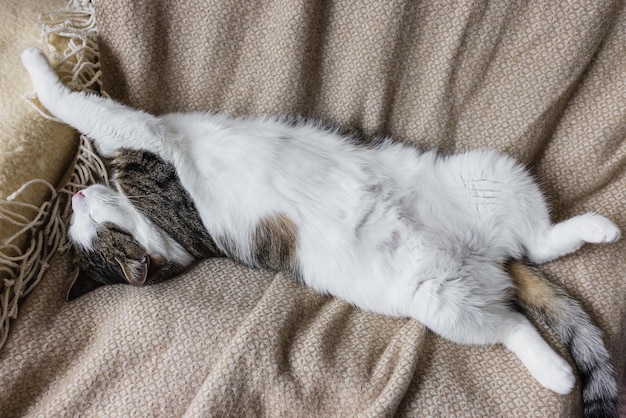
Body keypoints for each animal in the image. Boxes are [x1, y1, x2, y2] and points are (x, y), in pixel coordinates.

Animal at [20, 48, 620, 414]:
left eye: (86, 228)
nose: (75, 198)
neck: (162, 236)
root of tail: (488, 256)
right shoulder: (143, 145)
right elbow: (78, 106)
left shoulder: (138, 137)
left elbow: (77, 106)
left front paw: (31, 59)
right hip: (443, 303)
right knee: (513, 323)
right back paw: (558, 373)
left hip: (489, 173)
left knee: (540, 238)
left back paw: (599, 228)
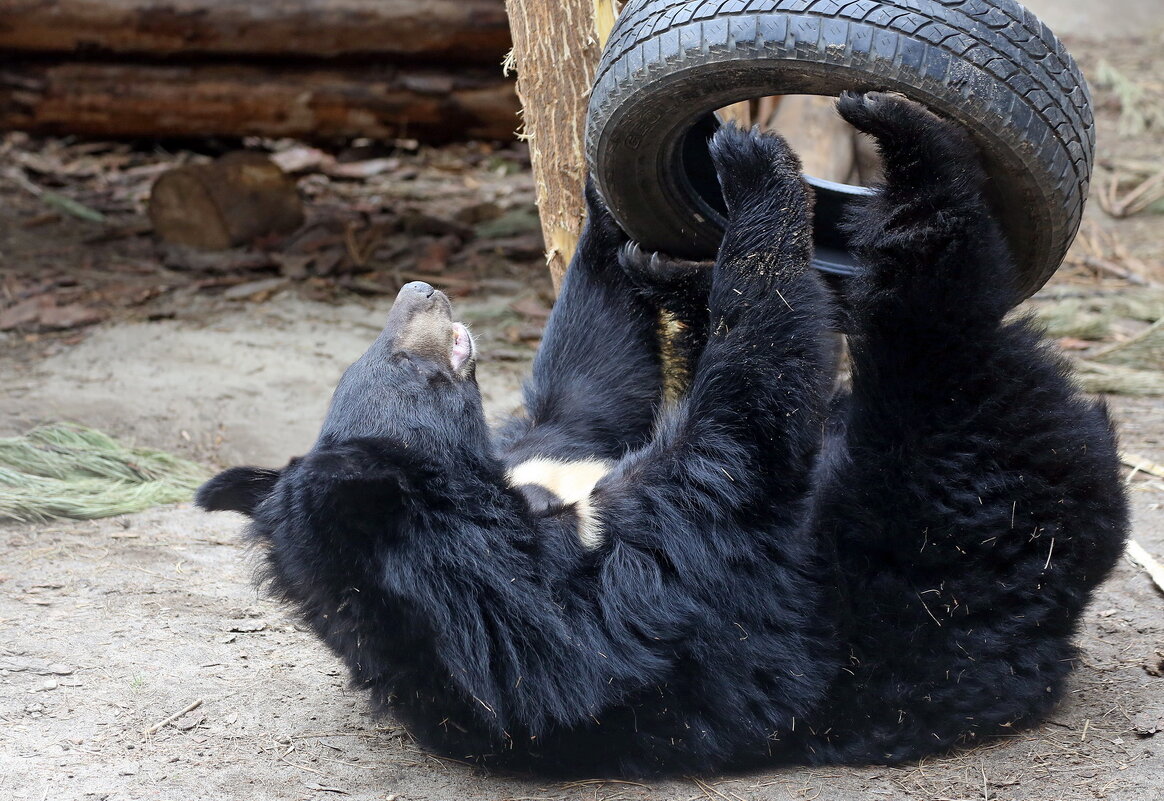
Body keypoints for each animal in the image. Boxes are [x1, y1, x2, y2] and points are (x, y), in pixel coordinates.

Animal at [197, 92, 1126, 777]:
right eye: (406, 364)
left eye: (380, 350)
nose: (418, 289)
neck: (501, 511)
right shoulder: (622, 584)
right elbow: (747, 426)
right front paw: (750, 165)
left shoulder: (551, 455)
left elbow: (590, 385)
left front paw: (613, 210)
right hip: (958, 474)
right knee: (937, 307)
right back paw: (908, 140)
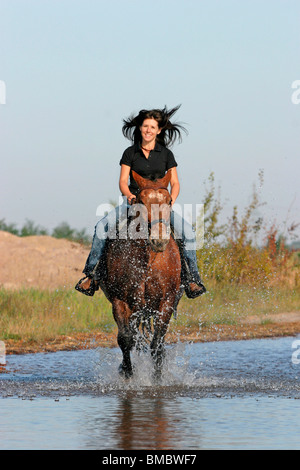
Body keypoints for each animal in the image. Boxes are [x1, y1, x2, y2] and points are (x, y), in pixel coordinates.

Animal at [99, 170, 183, 378]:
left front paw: (157, 377)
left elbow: (157, 343)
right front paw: (127, 372)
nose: (159, 240)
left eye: (169, 200)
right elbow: (125, 339)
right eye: (142, 202)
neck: (146, 260)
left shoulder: (166, 301)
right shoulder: (120, 301)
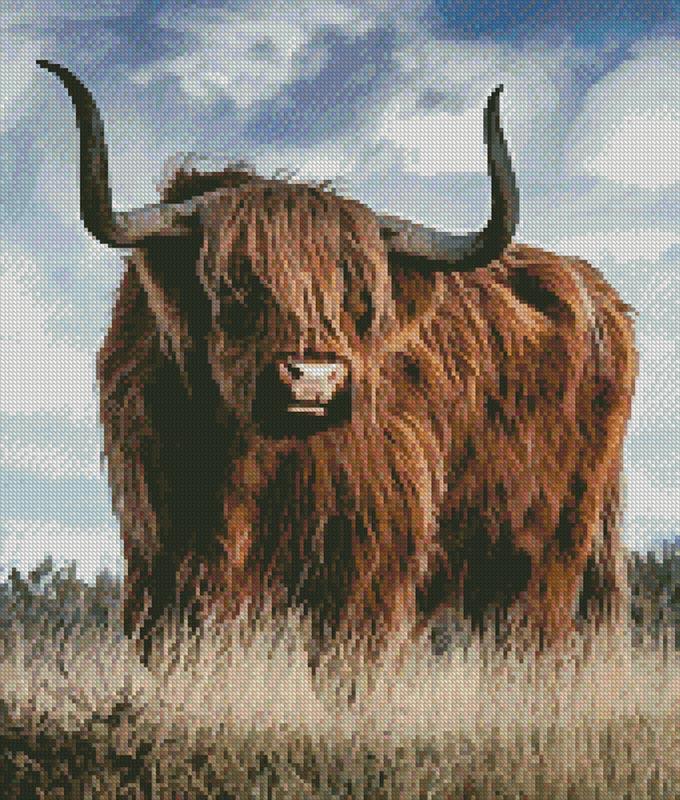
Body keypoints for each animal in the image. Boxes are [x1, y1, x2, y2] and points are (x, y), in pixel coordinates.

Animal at [38, 60, 637, 667]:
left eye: (362, 302)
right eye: (235, 289)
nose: (315, 378)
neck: (245, 460)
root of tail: (600, 294)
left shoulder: (368, 561)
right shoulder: (160, 553)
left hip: (547, 553)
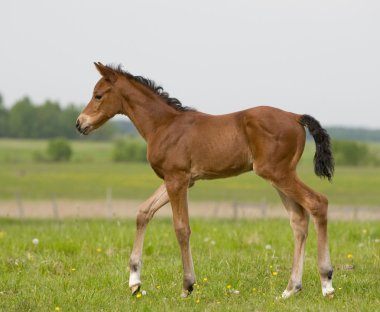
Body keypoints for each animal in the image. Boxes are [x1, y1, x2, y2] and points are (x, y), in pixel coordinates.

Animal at [75, 62, 334, 298]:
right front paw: (135, 282)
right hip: (279, 176)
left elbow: (181, 228)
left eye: (98, 95)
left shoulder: (177, 179)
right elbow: (143, 213)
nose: (79, 123)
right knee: (298, 219)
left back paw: (326, 282)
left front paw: (187, 286)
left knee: (317, 203)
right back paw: (291, 288)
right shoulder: (180, 180)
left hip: (278, 173)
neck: (163, 125)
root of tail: (295, 117)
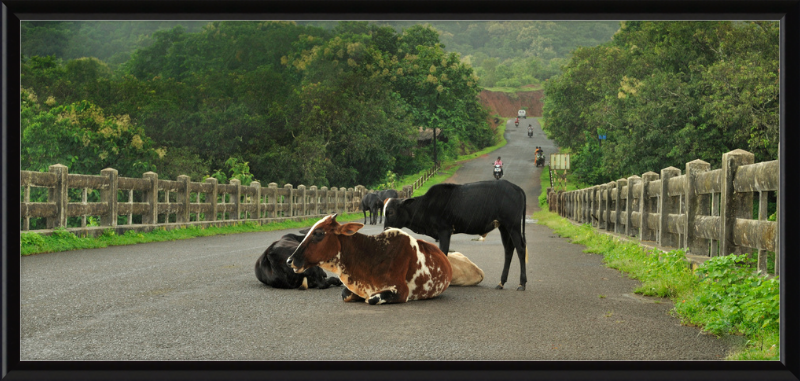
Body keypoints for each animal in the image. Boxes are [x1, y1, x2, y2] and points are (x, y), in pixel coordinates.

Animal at [382, 180, 528, 290]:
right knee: (509, 250)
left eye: (391, 212)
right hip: (504, 227)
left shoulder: (445, 231)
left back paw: (522, 283)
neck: (426, 205)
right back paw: (501, 282)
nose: (385, 229)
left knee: (521, 249)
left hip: (513, 225)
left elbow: (443, 253)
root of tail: (516, 188)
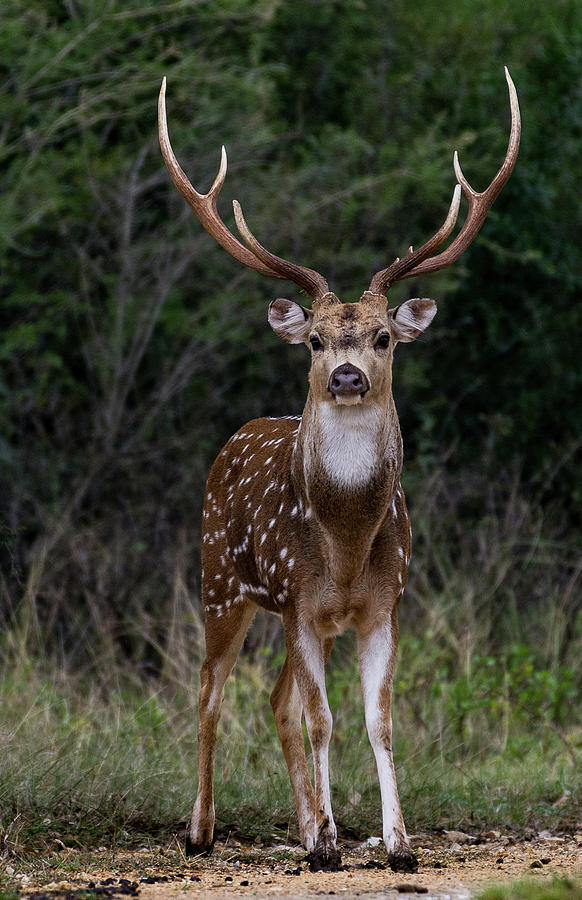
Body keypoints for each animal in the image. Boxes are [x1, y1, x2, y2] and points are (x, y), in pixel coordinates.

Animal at [159, 68, 520, 872]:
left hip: (298, 619)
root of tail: (237, 437)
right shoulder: (298, 600)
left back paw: (299, 823)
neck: (347, 546)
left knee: (275, 701)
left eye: (384, 336)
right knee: (211, 693)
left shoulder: (383, 604)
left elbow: (377, 718)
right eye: (316, 340)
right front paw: (329, 843)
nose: (348, 376)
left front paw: (395, 843)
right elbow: (324, 718)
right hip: (221, 581)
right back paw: (201, 829)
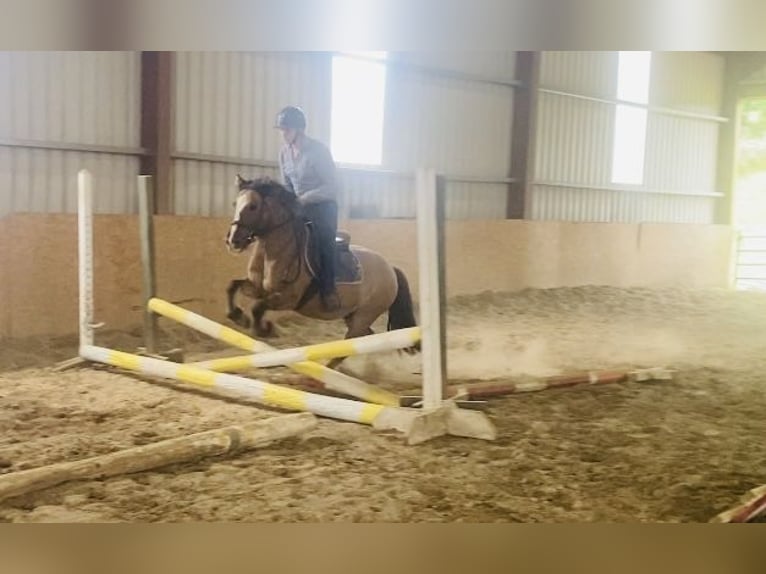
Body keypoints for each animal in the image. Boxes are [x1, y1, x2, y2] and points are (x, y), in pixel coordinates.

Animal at [225, 176, 420, 372]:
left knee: (351, 343)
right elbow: (233, 286)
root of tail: (390, 269)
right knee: (365, 339)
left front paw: (265, 329)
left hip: (365, 315)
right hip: (352, 315)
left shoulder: (288, 299)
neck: (276, 253)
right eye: (234, 204)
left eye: (253, 206)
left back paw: (329, 370)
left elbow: (257, 307)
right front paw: (238, 317)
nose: (233, 241)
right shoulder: (258, 289)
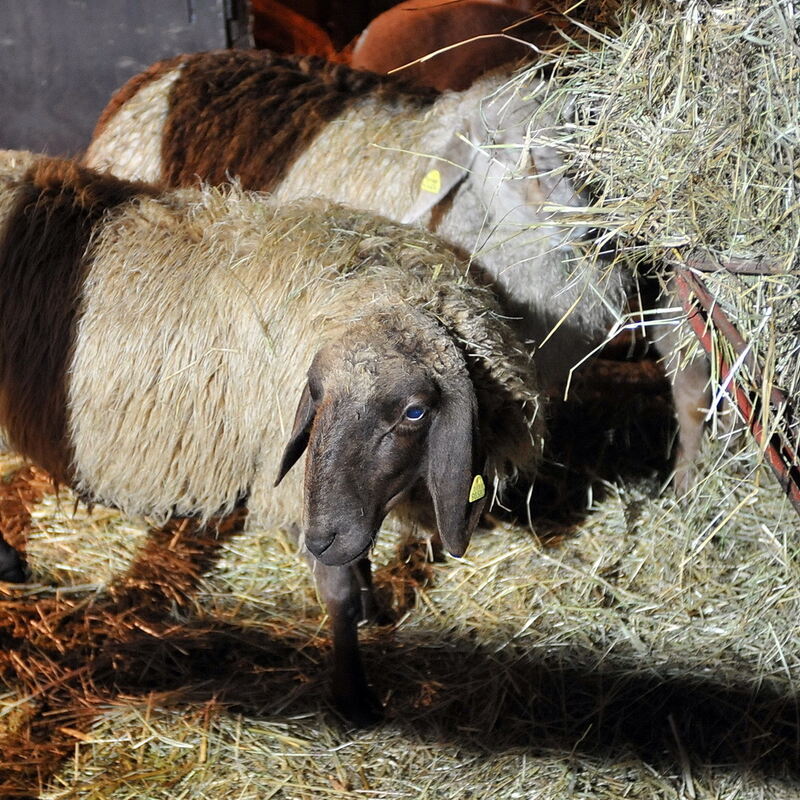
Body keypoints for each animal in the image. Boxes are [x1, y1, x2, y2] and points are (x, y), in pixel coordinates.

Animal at [0, 150, 544, 724]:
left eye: (414, 412)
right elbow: (338, 592)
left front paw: (373, 611)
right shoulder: (302, 495)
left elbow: (358, 559)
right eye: (316, 394)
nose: (324, 540)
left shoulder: (339, 501)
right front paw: (353, 696)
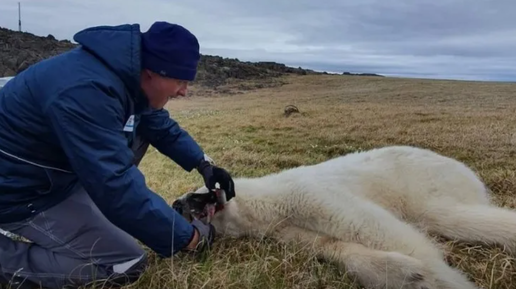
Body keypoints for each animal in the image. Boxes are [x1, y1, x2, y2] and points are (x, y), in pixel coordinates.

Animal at [174, 146, 516, 288]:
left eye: (197, 192)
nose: (177, 203)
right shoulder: (285, 229)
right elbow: (329, 246)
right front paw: (407, 274)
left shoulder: (305, 194)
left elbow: (365, 224)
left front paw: (443, 279)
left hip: (425, 181)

| Exercise aim |
Give back exactly the lines above that run from the one with "left hip: (547, 553)" to the one with "right shoulder: (298, 600)", including both, with the pictures left out.

| Expected answer |
left hip: (547, 553)
Body keypoints for each animal in the image. Boxes are [x1, y1, x2, y2] and points are (x, y), in pixel coordinates.

Animal at [75, 62, 334, 298]:
right front paw: (135, 282)
right hip: (279, 176)
left elbow: (181, 228)
left eye: (98, 95)
left shoulder: (177, 179)
right elbow: (143, 213)
nose: (79, 123)
right knee: (298, 219)
left back paw: (326, 282)
left front paw: (187, 286)
left knee: (317, 203)
right back paw: (291, 288)
right shoulder: (180, 180)
left hip: (278, 173)
neck: (163, 125)
root of tail: (295, 117)
Body keypoints for each animal in the image. Boxes are [x1, y1, x2, y2] and points are (x, y), in pixel coordinates.

Animal at [382, 180, 528, 290]:
right knee: (509, 250)
left eye: (391, 212)
right hip: (504, 227)
left shoulder: (445, 231)
left back paw: (522, 283)
neck: (426, 205)
right back paw: (501, 282)
nose: (385, 229)
left knee: (521, 249)
left hip: (513, 225)
left elbow: (443, 253)
root of tail: (516, 188)
Body keypoints for each animal in the image. Boxes are [x1, y1, x2, y2] and points are (x, y), in pixel coordinates.

Animal at [159, 68, 520, 872]:
left hip: (298, 619)
root of tail: (237, 437)
right shoulder: (298, 600)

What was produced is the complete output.